Milton Friedman once said open borders and
the welfare state are incompatible. This is easy to prove in
California, where, according to a recent essay by Victor
Davis Hanson, half of all immigrant households are on welfare and the state
accounts for a third of the nation's welfare recipients with only 12% of its
population, even as 20% of California's population lives below the poverty
line. Recent figures published in Europe's economic powerhouse,
Germany, indicate that following Angela Merkel's disastrous open-borders
experiment of two and a half years ago, that country is well on its way to
joining California in proving the wisdom of Friedman's admonition, to the huge
detriment of the German people.
Official figures of the German statistical office show that
beginning in 2015, Germany accepted 1.4 million asylum
applications. According to detailed
figures from 2016, 71.4% were granted asylum or "subsidiary"
protected status, while 28.6% were rejected. Being rejected,
however, did not at all mean that you had to leave Germany or were in danger of
being deported. Most of those rejected filed an appeal (64,251 in
2016), and 31.7% of those received a negative decision. Even then,
few of those rejected left voluntarily, and even fewer were
deported. According to the daily Die Welt, citing government
figures, most of the migrants remain in Germany, regardless of the asylum
decision.
Because very few of the refugees would qualify as persecuted for
their political or religious beliefs, the traditional reasons for claiming
refugee status, under Merkel, the German government has de facto created
a right to better life for migrants from poor countries, which means that the
economic incentives to migration remain extremely powerful. Indeed,
nobody in Germany has any illusions about this. The difference
between the nominally conservative CSU of Bavaria and the pro-immigration
social democrats (SPD), for instance, is that the former want to limit
immigration to 200,000 per annum, while the latter do not want any limits at
all.
In reality, this is a phony debate, because German law allows chain
migration, which means that the actual numbers will be dramatically higher in
the future, regardless of politicians' grandstanding. The law says a
recognized refugee has the right to bring in his spouse and children, while
minor migrants, who made 36% of the total in 2016, can also bring their parents
and their siblings. Since 2015, 230,000 migrants have had their
reunification applications accepted, while another 390,000 refugees from Syria
alone will be eligible by the end of 2018, according to the Focus Online weekly
of August 29, 2017. On the basis of these figures alone,
reunification will bring at least 2.5 million migrants in the next few
years. Should the approved minimum of 200,000 migrants per year
materialize, which is nearly certain, the yearly addition of mostly Muslim and
mostly young migrants would swell to approximately 800,000. This
could easily overwhelm a country that has a median age of 47.1 and
a fertility rate of 1.47,
nearly a third below replacement.
Dismal as these prospects are, of more immediate concern are the
huge and clearly unsustainable social and economic costs of the large-scale
migration that has already taken place.
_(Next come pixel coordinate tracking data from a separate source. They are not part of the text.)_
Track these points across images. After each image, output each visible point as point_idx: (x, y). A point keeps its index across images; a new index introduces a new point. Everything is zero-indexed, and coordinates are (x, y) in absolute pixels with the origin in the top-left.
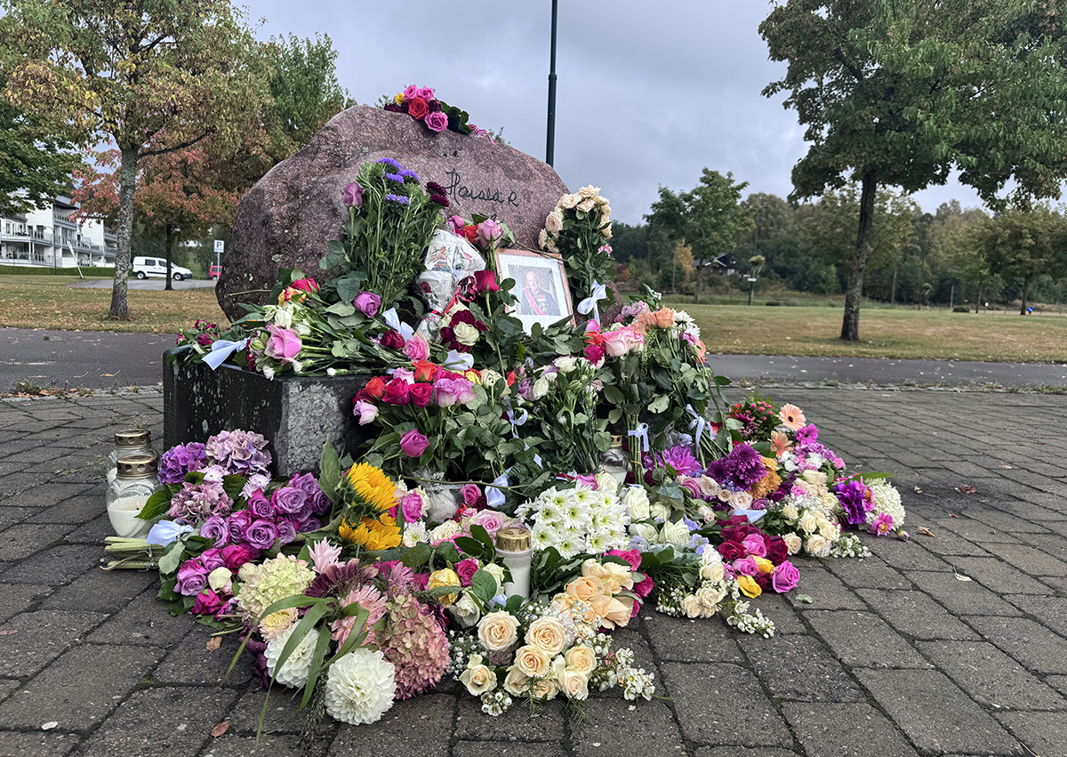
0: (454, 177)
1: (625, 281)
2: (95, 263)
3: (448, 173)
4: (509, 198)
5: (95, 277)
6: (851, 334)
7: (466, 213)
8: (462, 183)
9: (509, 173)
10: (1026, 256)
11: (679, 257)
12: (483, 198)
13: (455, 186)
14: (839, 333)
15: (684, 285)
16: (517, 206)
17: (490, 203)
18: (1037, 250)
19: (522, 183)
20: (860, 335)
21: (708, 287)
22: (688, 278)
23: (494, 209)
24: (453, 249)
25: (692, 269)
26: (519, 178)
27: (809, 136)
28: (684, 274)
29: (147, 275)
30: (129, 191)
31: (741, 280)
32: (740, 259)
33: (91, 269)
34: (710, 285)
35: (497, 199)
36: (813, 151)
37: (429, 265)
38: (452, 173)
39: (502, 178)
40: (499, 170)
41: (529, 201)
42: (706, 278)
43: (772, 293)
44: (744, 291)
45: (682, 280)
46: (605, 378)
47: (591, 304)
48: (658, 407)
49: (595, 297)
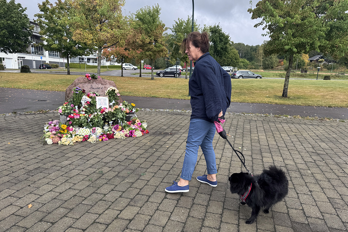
1: (281, 66)
6: (285, 95)
7: (93, 91)
11: (303, 57)
12: (96, 89)
15: (304, 67)
16: (103, 89)
21: (314, 68)
22: (306, 65)
24: (85, 98)
25: (308, 61)
28: (305, 63)
31: (328, 65)
32: (328, 58)
34: (315, 67)
35: (99, 89)
37: (82, 100)
38: (91, 86)
40: (100, 84)
42: (314, 65)
43: (340, 70)
44: (329, 69)
45: (304, 65)
46: (106, 115)
47: (111, 104)
48: (113, 119)
49: (113, 103)
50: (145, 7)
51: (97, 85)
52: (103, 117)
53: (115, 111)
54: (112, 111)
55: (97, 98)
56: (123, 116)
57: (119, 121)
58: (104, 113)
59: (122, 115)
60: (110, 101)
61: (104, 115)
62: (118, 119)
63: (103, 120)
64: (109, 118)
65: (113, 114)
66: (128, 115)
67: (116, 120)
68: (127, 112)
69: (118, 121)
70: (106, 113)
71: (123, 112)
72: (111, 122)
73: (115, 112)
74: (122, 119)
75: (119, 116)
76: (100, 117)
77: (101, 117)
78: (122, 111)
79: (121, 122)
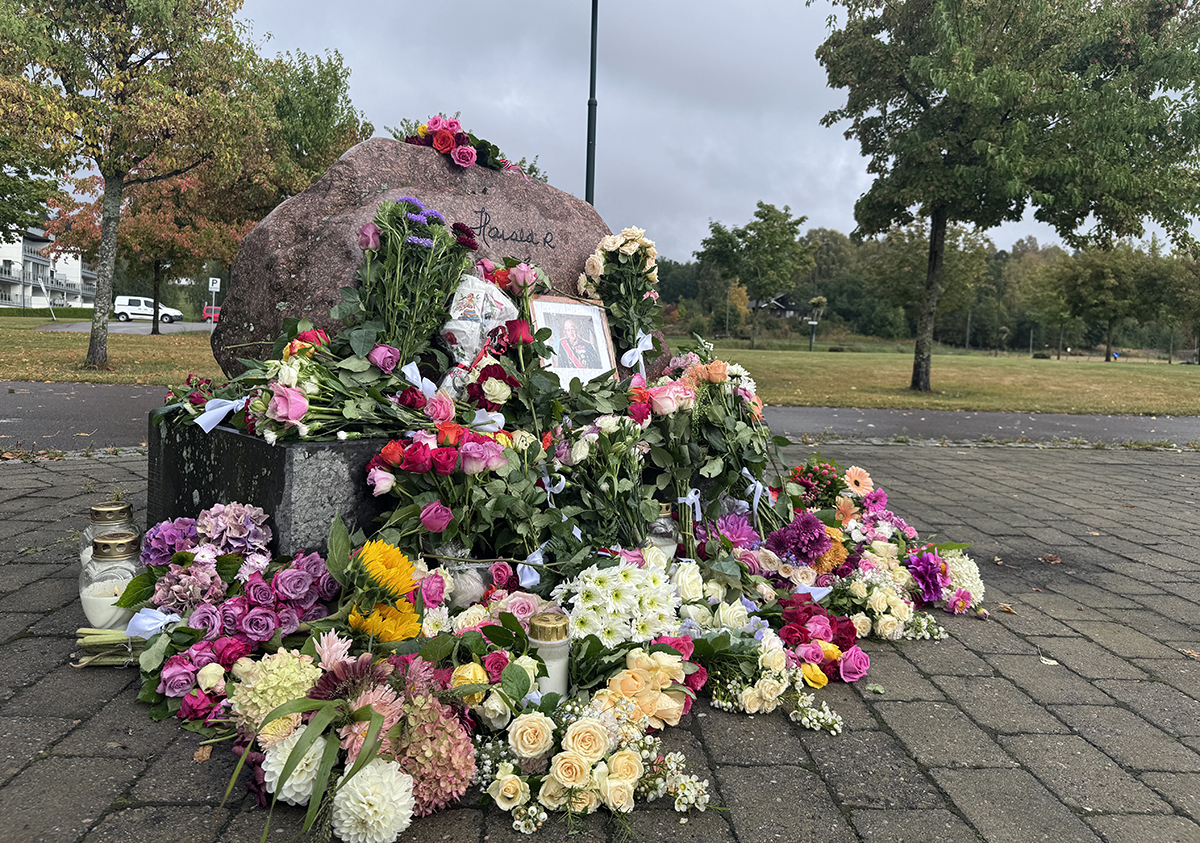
0: (484, 216)
1: (673, 323)
2: (70, 303)
3: (476, 212)
4: (545, 239)
5: (70, 319)
6: (922, 383)
7: (497, 256)
8: (492, 224)
9: (544, 212)
10: (1109, 298)
11: (733, 298)
12: (516, 239)
13: (484, 226)
14: (909, 383)
15: (739, 329)
16: (553, 248)
17: (522, 245)
18: (1120, 291)
19: (559, 223)
20: (933, 384)
21: (765, 331)
22: (743, 320)
23: (528, 252)
24: (482, 296)
25: (747, 311)
26: (555, 218)
27: (872, 168)
28: (738, 316)
29: (131, 317)
30: (113, 224)
31: (800, 323)
32: (799, 300)
33: (65, 310)
34: (768, 329)
35: (532, 241)
36: (877, 185)
37: (455, 314)
38: (481, 212)
39: (536, 217)
40: (533, 208)
41: (566, 243)
42: (763, 321)
43: (835, 337)
44: (804, 334)
45: (736, 322)
47: (636, 356)
48: (711, 470)
49: (641, 348)
50: (288, 53)
51: (515, 213)
57: (757, 487)
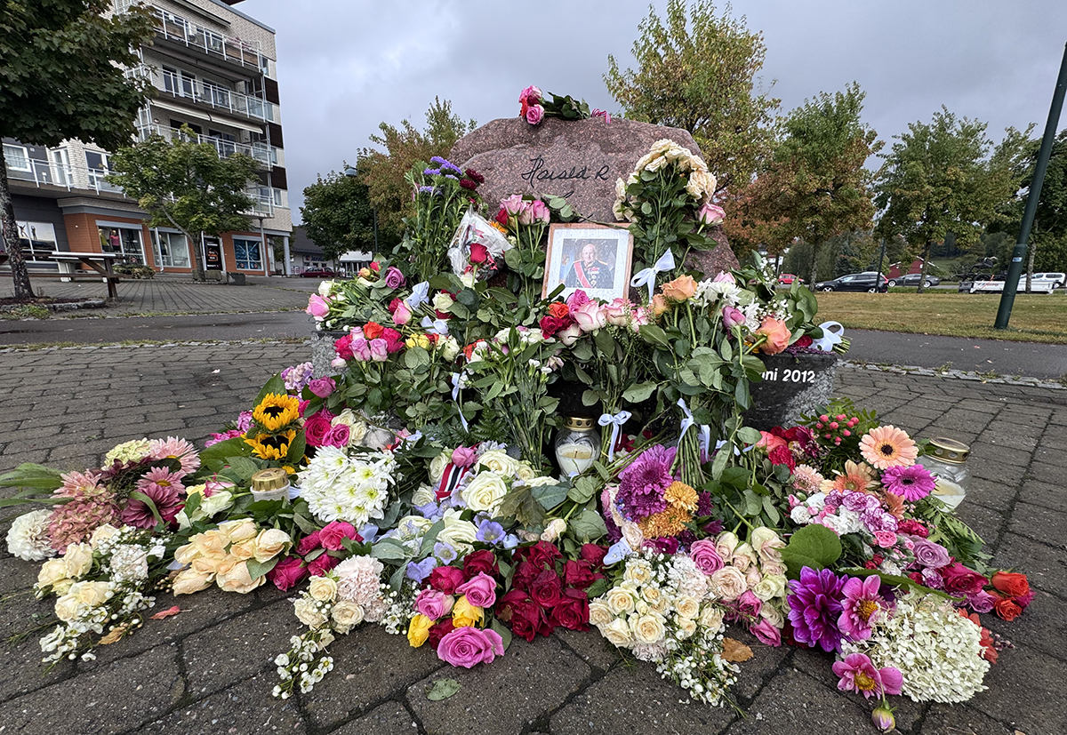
0: (538, 162)
3: (531, 161)
4: (599, 172)
8: (545, 167)
9: (608, 147)
12: (563, 178)
13: (535, 171)
16: (605, 180)
17: (569, 181)
23: (573, 187)
35: (582, 176)
38: (537, 159)
39: (596, 154)
40: (594, 148)
41: (624, 172)
46: (583, 355)
47: (648, 276)
48: (638, 395)
49: (657, 268)
51: (573, 153)
52: (557, 371)
53: (662, 322)
54: (635, 325)
55: (559, 235)
56: (728, 377)
57: (688, 422)
58: (571, 335)
59: (725, 369)
60: (641, 257)
61: (567, 352)
62: (678, 395)
63: (552, 390)
64: (606, 377)
65: (645, 347)
66: (772, 375)
67: (661, 409)
68: (773, 340)
69: (677, 414)
70: (586, 337)
71: (733, 341)
72: (615, 419)
73: (660, 336)
74: (716, 405)
75: (687, 376)
76: (534, 363)
77: (546, 370)
78: (726, 330)
79: (706, 429)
The mainstream media in
Germany are as predictably leftist and pro-immigration as their American
counterparts and are notoriously reluctant to report the reality, but the
numerous existing think-tanks and institutes make sure that it cannot be hidden
for long. Various institutes estimate migrants per capita cost at
2,500 euros per month and twice as much for unaccompanied
minors. The total cost per
year per million refugees ranges from a low of 30 billion euros by the
federal minister of development, Gerd Mueller, to 77 billion euros and
more. It's worth noting that even the lowest figure is higher than
the 27 billion euros Germany spends on its defense budget and that the actual
number of migrants at present is already much closer to 2 million.
Perhaps the most disturbing finding about the new wave of migrants
is that contrary to the early sanguine predictions by the left of a new
"Wirtschaftswunder" in Germany on account of the migrant labor, the
future is anything but rosy. Research has shown that most new
migrants have neither much of an education nor any skills. According
to the World Bank, only 6% of Syrian refugees have finished high school, and
59% do not have any education. And the Syrians are considerably
better off in this respect than migrants from Africa – or Afghanistan, for
instance, where 52% of the male migrants are illiterate.
Nor are earlier assimilation efforts with the gastarbeiter of
the 1960s and 1970s much of a success. According to a study of
the German Institute
for Economic Research, most Turks in Germany still live off
welfare. They also continue to entertain strong Islamist sympathies
after decades of living in Europe. Sixty-three percent of them voted
for the Islamist Erdoğan in the recent referendum in Turkey, a percentage considerably
higher than that in Turkey proper.
Finally, Chancellor Merkel again threatened Eastern Europe with
economic consequences in a speech to the Bundestag on February
22. Follow my disastrous migration policies and take your "fair
share" of migrants, she told them, or else. This is the kind of
"solidarity" Eastern Europe should have no problem refusing.